_Dataset excerpts_

○ ○ ○ ○

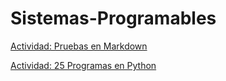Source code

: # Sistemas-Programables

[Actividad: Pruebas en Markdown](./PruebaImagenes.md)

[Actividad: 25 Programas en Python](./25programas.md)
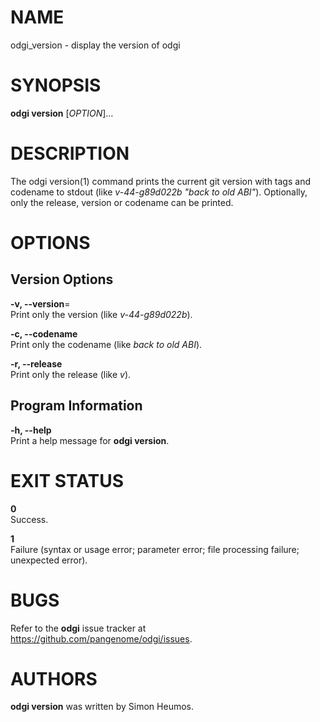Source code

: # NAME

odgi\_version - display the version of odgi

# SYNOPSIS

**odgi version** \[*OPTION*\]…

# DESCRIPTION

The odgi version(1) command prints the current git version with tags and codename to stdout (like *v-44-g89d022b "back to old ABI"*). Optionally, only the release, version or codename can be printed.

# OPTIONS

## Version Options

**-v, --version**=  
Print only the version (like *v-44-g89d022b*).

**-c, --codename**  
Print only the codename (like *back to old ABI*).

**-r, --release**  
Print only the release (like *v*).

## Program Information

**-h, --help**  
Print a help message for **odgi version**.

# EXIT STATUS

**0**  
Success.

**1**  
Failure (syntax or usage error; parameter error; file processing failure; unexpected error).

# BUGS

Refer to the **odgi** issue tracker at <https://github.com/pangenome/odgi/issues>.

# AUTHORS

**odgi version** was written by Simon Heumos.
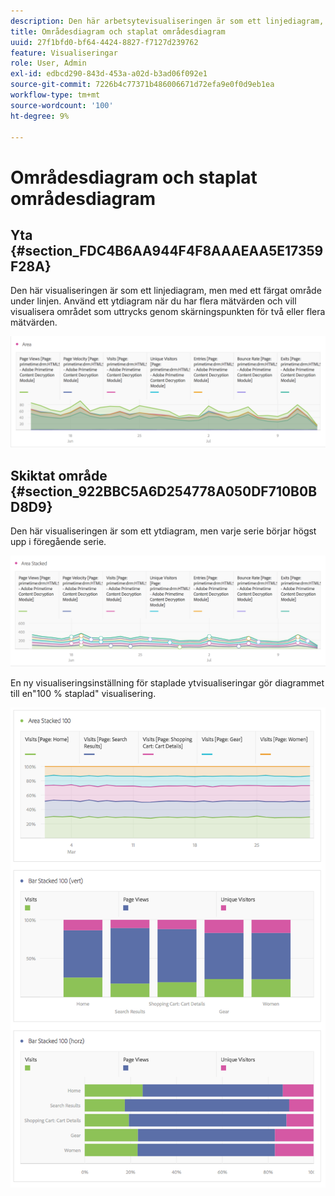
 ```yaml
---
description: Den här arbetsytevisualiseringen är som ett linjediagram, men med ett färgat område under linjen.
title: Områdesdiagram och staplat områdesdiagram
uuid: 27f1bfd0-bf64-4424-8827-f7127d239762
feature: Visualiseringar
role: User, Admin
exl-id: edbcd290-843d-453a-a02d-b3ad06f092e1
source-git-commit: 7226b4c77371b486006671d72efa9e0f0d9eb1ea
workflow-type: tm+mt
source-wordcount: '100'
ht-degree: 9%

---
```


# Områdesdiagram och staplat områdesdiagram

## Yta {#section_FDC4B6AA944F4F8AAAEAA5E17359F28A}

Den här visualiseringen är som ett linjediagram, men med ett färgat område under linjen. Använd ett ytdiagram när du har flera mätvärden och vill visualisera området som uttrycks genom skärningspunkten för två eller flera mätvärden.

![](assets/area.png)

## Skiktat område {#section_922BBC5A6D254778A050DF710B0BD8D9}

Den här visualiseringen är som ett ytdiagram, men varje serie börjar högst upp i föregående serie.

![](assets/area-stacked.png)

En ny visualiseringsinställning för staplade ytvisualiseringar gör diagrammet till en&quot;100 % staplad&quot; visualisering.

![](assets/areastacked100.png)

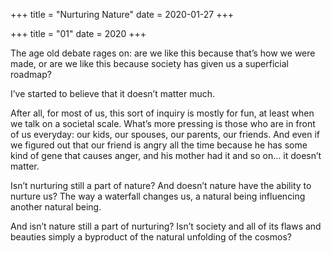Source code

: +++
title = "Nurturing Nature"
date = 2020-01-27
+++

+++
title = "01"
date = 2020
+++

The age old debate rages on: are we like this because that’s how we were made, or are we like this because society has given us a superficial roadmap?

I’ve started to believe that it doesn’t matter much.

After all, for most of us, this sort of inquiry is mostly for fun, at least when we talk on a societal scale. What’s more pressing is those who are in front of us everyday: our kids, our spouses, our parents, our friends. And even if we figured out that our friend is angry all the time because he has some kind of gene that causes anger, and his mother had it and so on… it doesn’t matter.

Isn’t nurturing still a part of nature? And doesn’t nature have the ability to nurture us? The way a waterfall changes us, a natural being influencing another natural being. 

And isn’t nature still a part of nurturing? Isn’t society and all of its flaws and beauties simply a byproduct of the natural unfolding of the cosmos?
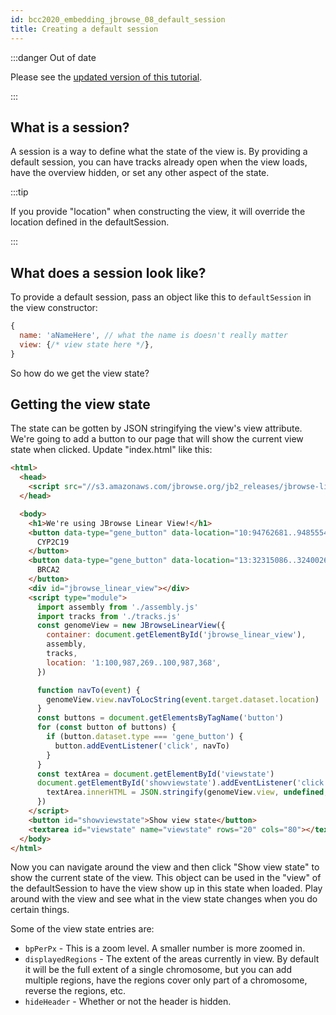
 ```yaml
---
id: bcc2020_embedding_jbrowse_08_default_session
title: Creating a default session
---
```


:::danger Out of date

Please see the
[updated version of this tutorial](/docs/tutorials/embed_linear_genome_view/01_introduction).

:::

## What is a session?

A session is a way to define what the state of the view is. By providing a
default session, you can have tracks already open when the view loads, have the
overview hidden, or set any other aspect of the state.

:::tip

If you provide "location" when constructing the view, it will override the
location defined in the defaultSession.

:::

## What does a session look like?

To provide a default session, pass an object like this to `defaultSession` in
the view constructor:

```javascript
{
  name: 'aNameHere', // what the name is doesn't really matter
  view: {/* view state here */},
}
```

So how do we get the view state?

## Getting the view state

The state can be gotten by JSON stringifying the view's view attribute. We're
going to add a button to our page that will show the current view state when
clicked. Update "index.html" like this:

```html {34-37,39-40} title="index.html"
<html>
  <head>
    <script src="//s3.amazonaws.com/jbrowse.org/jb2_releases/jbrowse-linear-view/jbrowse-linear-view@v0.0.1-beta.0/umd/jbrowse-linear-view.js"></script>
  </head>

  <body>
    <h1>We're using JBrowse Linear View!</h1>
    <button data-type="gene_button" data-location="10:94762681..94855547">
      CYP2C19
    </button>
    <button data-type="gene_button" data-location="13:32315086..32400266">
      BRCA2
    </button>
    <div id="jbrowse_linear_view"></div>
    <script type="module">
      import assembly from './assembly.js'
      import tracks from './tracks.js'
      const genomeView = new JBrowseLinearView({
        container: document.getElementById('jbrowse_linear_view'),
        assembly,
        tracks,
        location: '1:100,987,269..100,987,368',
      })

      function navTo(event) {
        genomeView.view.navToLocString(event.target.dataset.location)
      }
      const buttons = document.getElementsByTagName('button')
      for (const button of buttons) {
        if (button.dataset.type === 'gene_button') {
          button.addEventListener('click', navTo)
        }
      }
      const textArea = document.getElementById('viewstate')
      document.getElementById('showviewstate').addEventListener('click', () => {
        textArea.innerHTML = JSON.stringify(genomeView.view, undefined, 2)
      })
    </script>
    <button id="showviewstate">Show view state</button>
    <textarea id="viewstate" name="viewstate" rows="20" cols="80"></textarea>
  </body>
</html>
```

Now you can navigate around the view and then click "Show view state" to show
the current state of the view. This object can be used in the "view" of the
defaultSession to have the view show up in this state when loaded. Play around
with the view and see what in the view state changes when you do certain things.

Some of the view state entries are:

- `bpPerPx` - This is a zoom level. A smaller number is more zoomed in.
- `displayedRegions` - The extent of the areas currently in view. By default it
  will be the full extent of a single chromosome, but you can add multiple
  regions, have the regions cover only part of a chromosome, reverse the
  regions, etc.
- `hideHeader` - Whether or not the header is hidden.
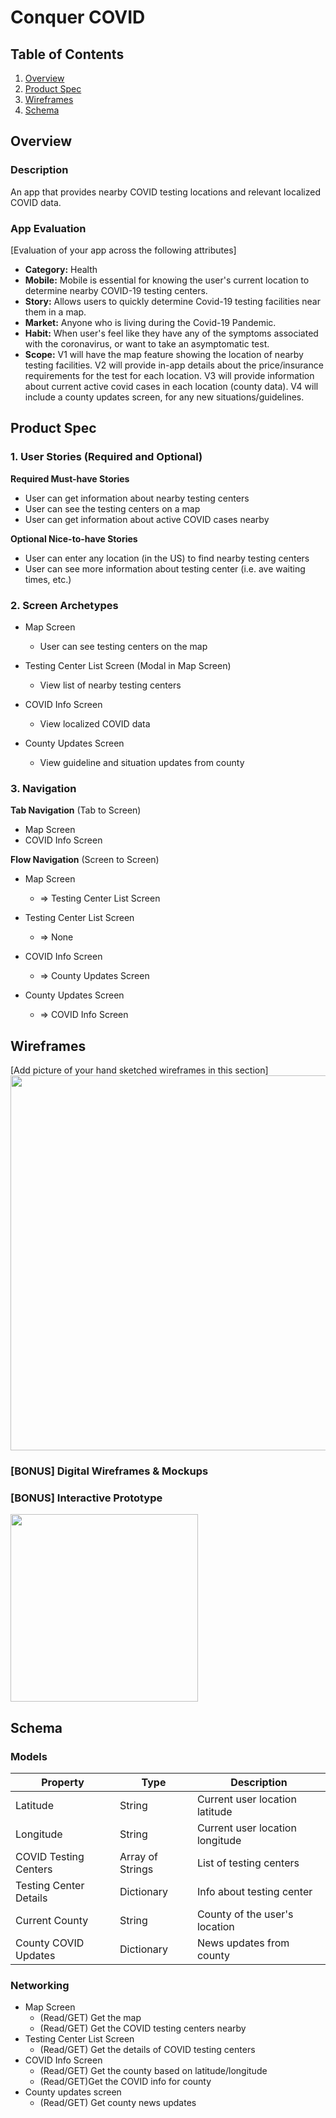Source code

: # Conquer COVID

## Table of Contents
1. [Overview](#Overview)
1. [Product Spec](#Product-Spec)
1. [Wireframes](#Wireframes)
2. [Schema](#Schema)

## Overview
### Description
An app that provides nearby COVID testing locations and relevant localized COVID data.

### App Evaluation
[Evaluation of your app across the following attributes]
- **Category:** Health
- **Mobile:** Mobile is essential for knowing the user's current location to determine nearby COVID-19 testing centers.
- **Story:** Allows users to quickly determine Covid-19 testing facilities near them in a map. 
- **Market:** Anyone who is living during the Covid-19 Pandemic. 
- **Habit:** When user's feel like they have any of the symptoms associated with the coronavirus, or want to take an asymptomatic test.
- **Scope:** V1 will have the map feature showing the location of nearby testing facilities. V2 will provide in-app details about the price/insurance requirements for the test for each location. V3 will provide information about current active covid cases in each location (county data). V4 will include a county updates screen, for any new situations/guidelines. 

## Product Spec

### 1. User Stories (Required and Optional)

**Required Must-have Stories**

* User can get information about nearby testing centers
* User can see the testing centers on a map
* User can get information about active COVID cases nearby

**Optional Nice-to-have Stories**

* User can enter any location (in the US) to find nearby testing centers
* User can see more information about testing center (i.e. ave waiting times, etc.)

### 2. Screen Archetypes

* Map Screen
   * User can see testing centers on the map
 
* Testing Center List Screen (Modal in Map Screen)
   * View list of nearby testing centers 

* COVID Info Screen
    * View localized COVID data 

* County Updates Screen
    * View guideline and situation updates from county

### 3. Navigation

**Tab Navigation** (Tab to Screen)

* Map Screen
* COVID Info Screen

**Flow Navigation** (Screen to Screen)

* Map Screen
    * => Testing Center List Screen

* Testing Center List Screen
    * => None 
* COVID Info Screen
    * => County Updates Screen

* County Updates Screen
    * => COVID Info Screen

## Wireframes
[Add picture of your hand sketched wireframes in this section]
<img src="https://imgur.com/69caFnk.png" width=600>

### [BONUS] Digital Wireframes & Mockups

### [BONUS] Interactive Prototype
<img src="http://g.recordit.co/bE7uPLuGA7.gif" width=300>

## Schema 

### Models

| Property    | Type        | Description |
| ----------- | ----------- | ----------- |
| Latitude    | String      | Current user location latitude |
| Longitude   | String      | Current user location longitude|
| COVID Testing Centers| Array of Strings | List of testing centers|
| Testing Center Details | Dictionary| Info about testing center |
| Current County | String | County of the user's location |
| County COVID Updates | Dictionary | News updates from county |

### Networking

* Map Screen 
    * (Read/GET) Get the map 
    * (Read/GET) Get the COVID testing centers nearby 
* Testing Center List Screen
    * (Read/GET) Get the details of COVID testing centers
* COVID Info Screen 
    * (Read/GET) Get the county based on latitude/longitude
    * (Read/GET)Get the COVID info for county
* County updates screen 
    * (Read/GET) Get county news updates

○ ○ ○ ○

_What you will do_
Find "back" in the preceding records. Copy each line that holds it.

_Solution for this task_
The odgi version(1) command prints the current git version with tags and codename to stdout (like *v-44-g89d022b "back to old ABI"*). Optionally, only the release, version or codename can be printed.
Print only the codename (like *back to old ABI*).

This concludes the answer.